A Sci-Fi Fairy Tale: Hanna

Published on May 30th, 2011 in: Action Movies, Climb Onto The Nearest Star, Current Faves, Feminism, Issues, Movie Reviews, Movies, Reviews, Science Fiction |

By Lisa Anderson

One of the best movies of the year has already arrived, without much fanfare. If you’ve gone to see a movie rated PG-13 or higher in the past few months, then you’ve seen the trailer for Hanna, where the thrumming score by the Chemical Brothers provides the background for a teenage girl’s acts of derring-do. What you can’t tell from the trailer is that Hanna is one of the most innovative science fiction movies to come along in a while.

As evident from the trailer, Hanna is about a girl (The Lovely Bones‘ Saoirse Ronan) raised in isolation near the Arctic Circle by her father, former CIA operative Erik Heller (Eric Bana). He trains her as a fighter and a survivalist, warning her that she has a powerful enemy in his former handler, Marissa Wiegler (Cate Blanchett).

hanna movie

The day finally comes when Hanna feels ready to put her training into action, and she broadcasts the signal that will bring the forces arrayed against her into her quiet forest. The ensuing adventure brings her face-to-face with the monster of her father’s bedtime stories, but also leads her to make new friends and explore a world she’d previously known only through books. As she seeks to rendezvous with her father in Berlin, she also uncovers an uncomfortable truth about herself.

I hadn’t initially planned to see this movie, as the trailer is quite violent, and I have a squick about children (or things that look like them) doing horrible things. I ended up seeing it on a whim with a friend, however, and was glad I did.

For one thing, I’d somehow gotten the wrong idea about the movie’s premise from the trailer. I thought that Cate Blanchett would play the main character, and that Erik Bana’s secret agent would have turned his daughter against her for his own personal reasons. As it turns out, Hanna is the center of the narrative, and everything that her father tells her about Marissa is true. This makes even the more extreme things that Hanna has to do seem necessary. Just as importantly, the film isn’t as graphic as you would expect from the trailer. The violence frequently happens off screen, and there’s relatively little gore.

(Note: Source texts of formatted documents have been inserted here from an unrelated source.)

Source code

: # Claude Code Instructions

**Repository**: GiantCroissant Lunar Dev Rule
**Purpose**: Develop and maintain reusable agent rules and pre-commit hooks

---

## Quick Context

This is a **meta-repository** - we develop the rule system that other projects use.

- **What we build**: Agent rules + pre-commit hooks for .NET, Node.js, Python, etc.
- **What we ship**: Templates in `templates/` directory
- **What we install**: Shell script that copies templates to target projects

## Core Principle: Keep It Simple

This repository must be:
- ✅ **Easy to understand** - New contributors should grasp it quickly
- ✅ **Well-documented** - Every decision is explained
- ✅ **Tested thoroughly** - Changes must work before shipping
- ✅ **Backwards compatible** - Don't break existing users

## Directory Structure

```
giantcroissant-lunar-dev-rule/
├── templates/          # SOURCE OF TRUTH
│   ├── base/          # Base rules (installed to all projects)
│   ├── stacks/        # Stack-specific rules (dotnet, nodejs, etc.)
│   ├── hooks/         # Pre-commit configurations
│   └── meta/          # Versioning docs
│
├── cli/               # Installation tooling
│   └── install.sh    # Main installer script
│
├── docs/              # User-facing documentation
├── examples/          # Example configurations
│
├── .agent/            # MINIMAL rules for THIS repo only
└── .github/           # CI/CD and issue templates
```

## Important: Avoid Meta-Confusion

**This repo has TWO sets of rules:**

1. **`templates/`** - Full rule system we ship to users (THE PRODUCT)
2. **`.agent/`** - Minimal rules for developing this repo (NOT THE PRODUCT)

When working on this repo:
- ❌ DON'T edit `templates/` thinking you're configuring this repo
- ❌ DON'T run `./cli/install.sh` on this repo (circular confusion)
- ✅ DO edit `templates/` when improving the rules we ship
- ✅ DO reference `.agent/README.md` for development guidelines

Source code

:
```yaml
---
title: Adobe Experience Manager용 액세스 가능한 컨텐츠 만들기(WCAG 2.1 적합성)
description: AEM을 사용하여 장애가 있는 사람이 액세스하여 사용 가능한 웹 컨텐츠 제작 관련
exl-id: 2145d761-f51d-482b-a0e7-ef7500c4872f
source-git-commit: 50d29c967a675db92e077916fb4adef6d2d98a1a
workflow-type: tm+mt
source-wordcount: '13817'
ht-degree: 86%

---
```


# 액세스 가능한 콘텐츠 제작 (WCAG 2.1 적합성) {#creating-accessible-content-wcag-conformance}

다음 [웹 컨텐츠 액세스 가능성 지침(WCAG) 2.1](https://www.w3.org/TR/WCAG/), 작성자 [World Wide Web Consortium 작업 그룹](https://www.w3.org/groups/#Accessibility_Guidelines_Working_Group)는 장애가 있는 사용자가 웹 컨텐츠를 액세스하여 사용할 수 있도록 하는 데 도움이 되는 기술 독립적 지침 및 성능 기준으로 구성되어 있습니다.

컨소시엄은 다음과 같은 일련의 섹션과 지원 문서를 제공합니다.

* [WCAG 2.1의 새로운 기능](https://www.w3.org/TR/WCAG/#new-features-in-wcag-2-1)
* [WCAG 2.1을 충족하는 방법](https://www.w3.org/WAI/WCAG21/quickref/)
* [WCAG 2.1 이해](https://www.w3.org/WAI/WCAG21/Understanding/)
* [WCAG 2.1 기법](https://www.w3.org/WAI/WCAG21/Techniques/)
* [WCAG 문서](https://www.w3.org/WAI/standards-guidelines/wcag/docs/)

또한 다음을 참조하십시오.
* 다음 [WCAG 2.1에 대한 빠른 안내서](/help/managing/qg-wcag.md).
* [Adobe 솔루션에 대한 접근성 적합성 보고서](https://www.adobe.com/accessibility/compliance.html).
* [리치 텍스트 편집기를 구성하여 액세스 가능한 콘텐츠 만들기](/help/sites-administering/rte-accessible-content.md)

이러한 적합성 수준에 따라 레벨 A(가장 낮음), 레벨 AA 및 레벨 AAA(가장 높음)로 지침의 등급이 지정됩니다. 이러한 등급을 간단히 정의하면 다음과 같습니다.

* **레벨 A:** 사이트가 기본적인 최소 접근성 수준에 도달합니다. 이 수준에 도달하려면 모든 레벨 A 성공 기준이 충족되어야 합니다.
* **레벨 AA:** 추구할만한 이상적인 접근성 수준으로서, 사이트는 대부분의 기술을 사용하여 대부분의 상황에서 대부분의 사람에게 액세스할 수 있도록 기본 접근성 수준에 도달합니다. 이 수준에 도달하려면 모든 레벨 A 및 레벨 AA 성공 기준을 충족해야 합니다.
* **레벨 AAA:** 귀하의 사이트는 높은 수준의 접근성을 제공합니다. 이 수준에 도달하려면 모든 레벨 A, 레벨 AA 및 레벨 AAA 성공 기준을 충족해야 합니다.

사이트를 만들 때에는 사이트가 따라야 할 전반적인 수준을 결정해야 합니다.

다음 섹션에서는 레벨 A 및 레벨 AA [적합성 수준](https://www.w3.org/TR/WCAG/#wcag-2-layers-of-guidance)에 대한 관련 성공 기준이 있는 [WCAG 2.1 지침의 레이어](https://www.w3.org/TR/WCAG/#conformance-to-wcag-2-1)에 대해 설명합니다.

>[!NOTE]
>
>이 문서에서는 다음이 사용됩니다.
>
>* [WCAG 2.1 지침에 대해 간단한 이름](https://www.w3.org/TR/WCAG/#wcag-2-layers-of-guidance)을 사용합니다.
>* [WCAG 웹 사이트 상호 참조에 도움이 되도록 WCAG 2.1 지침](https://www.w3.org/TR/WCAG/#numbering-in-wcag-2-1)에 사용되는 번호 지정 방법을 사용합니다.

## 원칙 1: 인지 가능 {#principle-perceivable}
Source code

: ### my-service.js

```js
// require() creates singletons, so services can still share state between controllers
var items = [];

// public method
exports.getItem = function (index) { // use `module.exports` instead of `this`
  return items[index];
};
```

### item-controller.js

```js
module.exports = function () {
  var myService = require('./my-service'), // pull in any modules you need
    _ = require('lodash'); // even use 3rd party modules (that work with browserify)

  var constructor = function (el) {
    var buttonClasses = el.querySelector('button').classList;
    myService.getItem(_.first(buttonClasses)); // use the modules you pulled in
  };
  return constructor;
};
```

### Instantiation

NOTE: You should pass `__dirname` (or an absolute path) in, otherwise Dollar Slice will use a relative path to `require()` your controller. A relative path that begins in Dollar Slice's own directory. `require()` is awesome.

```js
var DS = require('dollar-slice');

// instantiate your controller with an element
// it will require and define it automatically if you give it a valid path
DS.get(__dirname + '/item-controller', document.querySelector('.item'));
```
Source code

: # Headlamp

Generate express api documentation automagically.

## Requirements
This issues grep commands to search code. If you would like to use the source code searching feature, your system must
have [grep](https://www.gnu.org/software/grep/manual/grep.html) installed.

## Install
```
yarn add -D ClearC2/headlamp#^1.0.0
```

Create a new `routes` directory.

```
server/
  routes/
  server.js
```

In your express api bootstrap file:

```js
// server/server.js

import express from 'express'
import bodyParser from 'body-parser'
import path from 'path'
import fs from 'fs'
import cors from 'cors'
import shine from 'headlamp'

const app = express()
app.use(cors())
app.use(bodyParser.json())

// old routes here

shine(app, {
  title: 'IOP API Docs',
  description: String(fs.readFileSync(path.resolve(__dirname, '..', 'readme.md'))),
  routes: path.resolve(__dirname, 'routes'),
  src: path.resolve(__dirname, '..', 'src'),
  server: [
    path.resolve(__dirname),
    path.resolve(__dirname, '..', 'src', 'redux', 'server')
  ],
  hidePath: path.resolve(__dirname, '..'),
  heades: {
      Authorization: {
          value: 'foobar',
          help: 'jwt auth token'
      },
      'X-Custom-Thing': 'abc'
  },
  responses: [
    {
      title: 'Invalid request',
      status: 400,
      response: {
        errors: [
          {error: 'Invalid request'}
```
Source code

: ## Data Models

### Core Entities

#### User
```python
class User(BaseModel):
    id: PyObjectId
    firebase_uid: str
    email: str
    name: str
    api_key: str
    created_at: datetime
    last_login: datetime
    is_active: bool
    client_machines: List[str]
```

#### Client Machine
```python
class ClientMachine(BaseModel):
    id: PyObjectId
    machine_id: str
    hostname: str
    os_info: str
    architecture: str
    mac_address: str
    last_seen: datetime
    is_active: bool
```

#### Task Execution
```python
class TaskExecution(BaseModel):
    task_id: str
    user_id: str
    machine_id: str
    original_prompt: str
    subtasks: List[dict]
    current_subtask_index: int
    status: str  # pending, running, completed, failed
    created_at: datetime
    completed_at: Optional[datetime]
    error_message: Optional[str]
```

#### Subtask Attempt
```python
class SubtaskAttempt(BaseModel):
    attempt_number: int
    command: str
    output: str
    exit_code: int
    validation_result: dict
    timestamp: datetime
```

I was also surprised and impressed by the richness of the text. Before seeing it, I’d seen a post by a friend on LiveJournal that Hanna was the “best fairy tale ever!” Sure enough, it does rely on fairy tale structures and imagery.

In her forest—a fairy-tale setting in itself—Hanna is exposed to folk culture rather than popular culture, reading from Grimm’s Fairy Tales at night. Marissa plays the role of both Wicked Queen and Big Bad Wolf, while Hanna’s deceased mother is the Good Queen, the Absent Queen. Hanna even dresses as a princess at one point in her journey. Archetypally-loaded creatures such as wolves and deer make appearances, and a decrepit amusement park provides a fairytale setting to bookend the film. In a lot of ways, as a female-centered meditation on folk tales, Hanna is what Red Riding Hood promised, but didn’t deliver

It may be surprising, then, to learn that this is also a science fiction movie, though it hasn’t been marketed as such. Hanna learns that she is the product of a program to genetically alter developing fetuses so that they will grow into super-soldiers, who are faster, stronger, and less empathetic than other people. This explains certain things she is able to do, such as beating adult men in hand-to-hand combat and hanging onto the bottom of a truck to keep from being run over. There aren’t any traditional science-fiction special effects, though: No aliens, no other planets, and no technology that doesn’t exist. Hanna is a science fiction movie thanks to pages of blood test results reading “abnormal” and some carefully executed stunts.

The film is well made on a number of levels. Action sequences are balanced with moments of warmth and levity, particularly with the help of a British family who takes Hanna in. (As a Dollhouse fan, it was great to see Olivia Williams again, and Jessica Barden’s worldly Sophie provides a wonderful foil for our unsophisticated heroine.) The principal performances are all amazing: Cate Blanchett is terrifying as Marissa, and Eric Bana makes Heller’s love for his daughter obvious and believable. (He positively pouts when he gets sent away so that Hanna can begin her adventure. It’s cute.) The Chemical Brothers provide an engaging, varied score that is a must-have for anyone interested in science-fiction movie music. My only frustration was not getting to know what happened after the curtain fell. Even then, however, the movie has a sense of symmetry.

After seeing Hanna twice, I learned that Saoirse Ronan has been cast as the lead in the film adaptation of The Host, by Stephenie Meyers. I was thrilled to hear this! She seems perfect for the role, and I can’t wait to see what she does with it. We now know she can carry a sci-fi/action film, and if The Host is anywhere near as good as Hanna, it’ll be worth seeing.